A l’abri du tumulte du stade, les assistants pratiqueront un « contrôle silencieux » de chaque action pour n’intervenir qu’en cas d’incident non détecté par l’arbitre central ou d’« erreur claire et évidente » de sa part. Informé par oreillette, il pourra suivre aveuglément les conseils de ses aides ou compléter leur analyse par un visionnage depuis le bord du terrain.

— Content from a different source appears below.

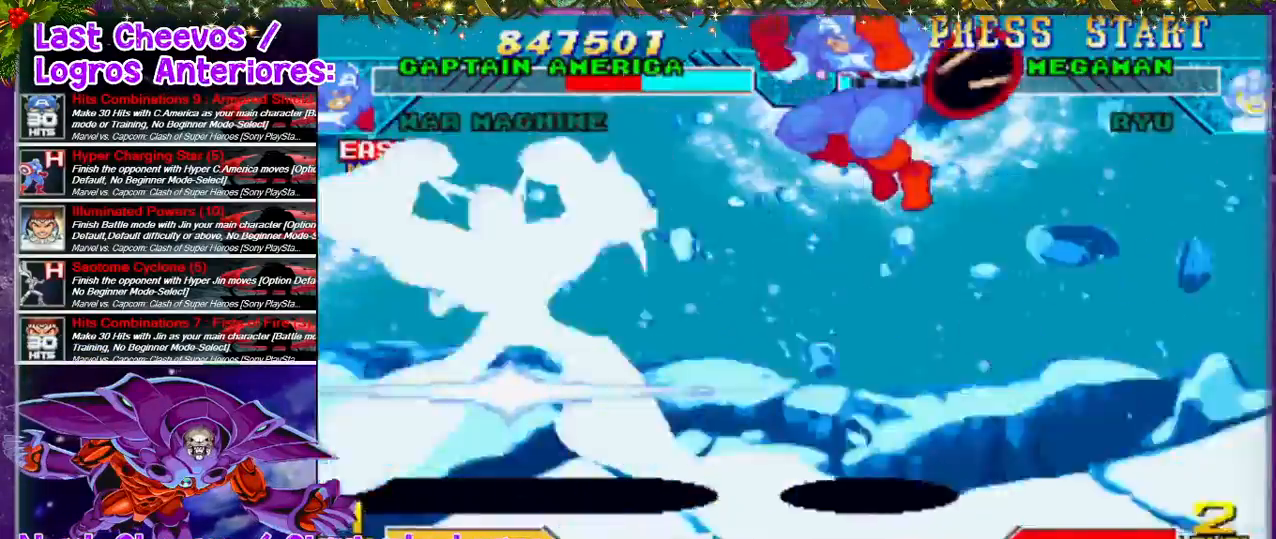
{"dt_ms": 500, "buttons": ["DPAD_RIGHT"], "left_stick": "center", "right_stick": "center", "events": []}
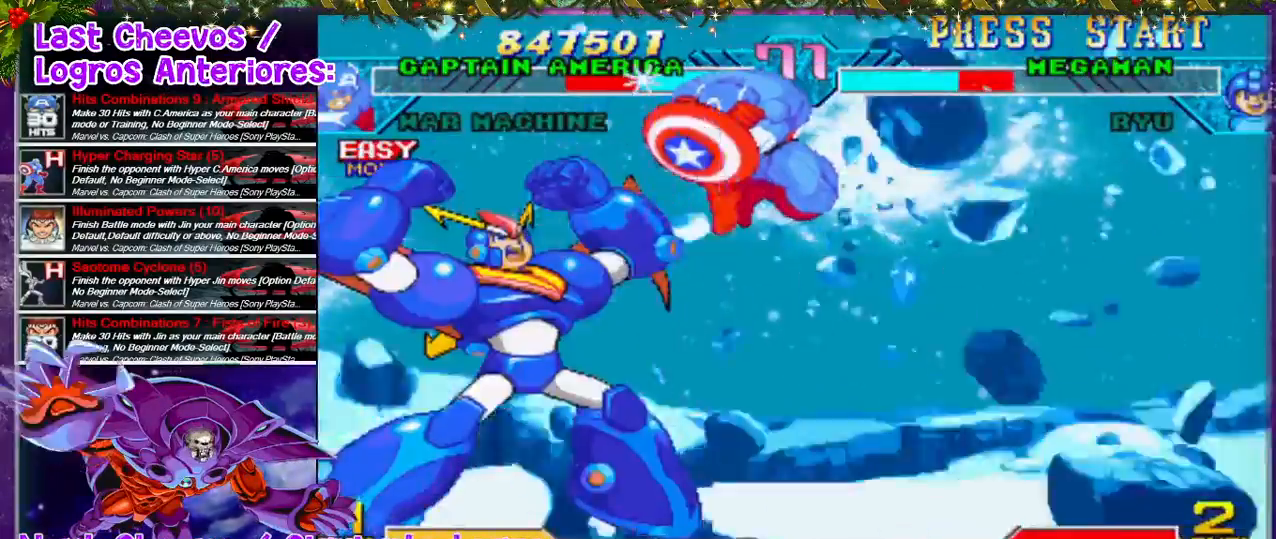
{"dt_ms": 500, "buttons": ["DPAD_RIGHT"], "left_stick": "center", "right_stick": "center", "events": []}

Doté d’un arsenal omniscient alimenté par autant d’angles de vue que le commun des téléspectateurs, l’arbitre central devra résister à la tentation d’en user à chaque séquence sensible. Pour Pascal Garibian, le patron de l’arbitrage français, la vidéo n’est qu’une « bouée de sauvetage » réservée aux actions sujettes à interprétation. « Un minimum d’interventions pour un bénéfice maximum », tel est le credo du nouveau monde footballistique. « L’émotion et la fluidité » des rencontres sont convoquées pour justifier un emploi avec parcimonie de la VAR.
C’est tout le paradoxe de l’innovation. Instaurée pour faciliter la prise de décision de l’arbitre et – surtout – faire taire les acteurs (joueurs, entraîneurs et dirigeants) et observateurs toujours plus nombreux à le critiquer, la vidéo et la multitude des angles et vitesses de visionnage ne balaieront jamais la part d’interprétation du jugement. La subjectivité est sauve et avec elle l’espace des critiques du choix. Même pris à l’ombre de la guérite de plexiglas. Fredy Fautrel, référent vidéo à la Fédération française de football, l’assure : « L’arbitre reste le seul maître à bord. C’est lui, c’est son match, c’est son histoire. »
« La VAR est une vérité, mais ce n’est pas la vérité »
Grand défenseur de la VAR (et jamais le dernier à hurler à l’erreur d’arbitrage), Rudi Garcia se réjouissait de l’avènement d’un « football beaucoup plus juste », où « tout le monde sera beaucoup plus calme – les joueurs et les coachs ». Mais la saison n’a pas commencé que l’entraîneur de l’OM s’est déjà fendu d’une divergence d’interprétation avec l’homme en noir. A la sortie d’un match amical perdu contre le Betis Séville au milieu de l’été, l’entraîneur est revenu sur un penalty refusé aux siens. A tort selon lui. Pourtant, la VAR était de la partie.
« Il faut arrêter de croire que la vidéo réglera tout, calme déjà Pascal Garibian. La VAR corrigera un maximum de situations. C’est une vérité, mais ce n’est pas la vérité. (…) Le football n’est pas binaire. Il restera humain, même avec la vidéo. »
De l’humain, le DTA retient la diminution des « comportements déviants » dans les pays où la VAR a déjà été expérimentée. En Italie, les simulations auraient diminué de moitié (moins 43 %) la saison passée et les contestations, de 20 %. Des chiffres flatteurs parfois obscurcis par l’incompréhension face à certains matchs, dont le visionnage même s’est trouvé brouillé par les revirements successifs de l’arbitre.
En Ligue 1, l’écran ne s’est pas encore allumé que le dispositif compte déjà quelques dubitatifs. Bruno Génésio, entraîneur de Lyon : « Cela risque d’amener plus de polémiques et cela enlève beaucoup de pouvoir à l’arbitre. La solution idéale n’existe pas et il faut trouver la moins pire. » Assis dans un car-régie ou gambadant au milieu des joueurs, l’arbitre devrait encore rester au centre des débats cette saison. Il y a des choses qui ne changent pas.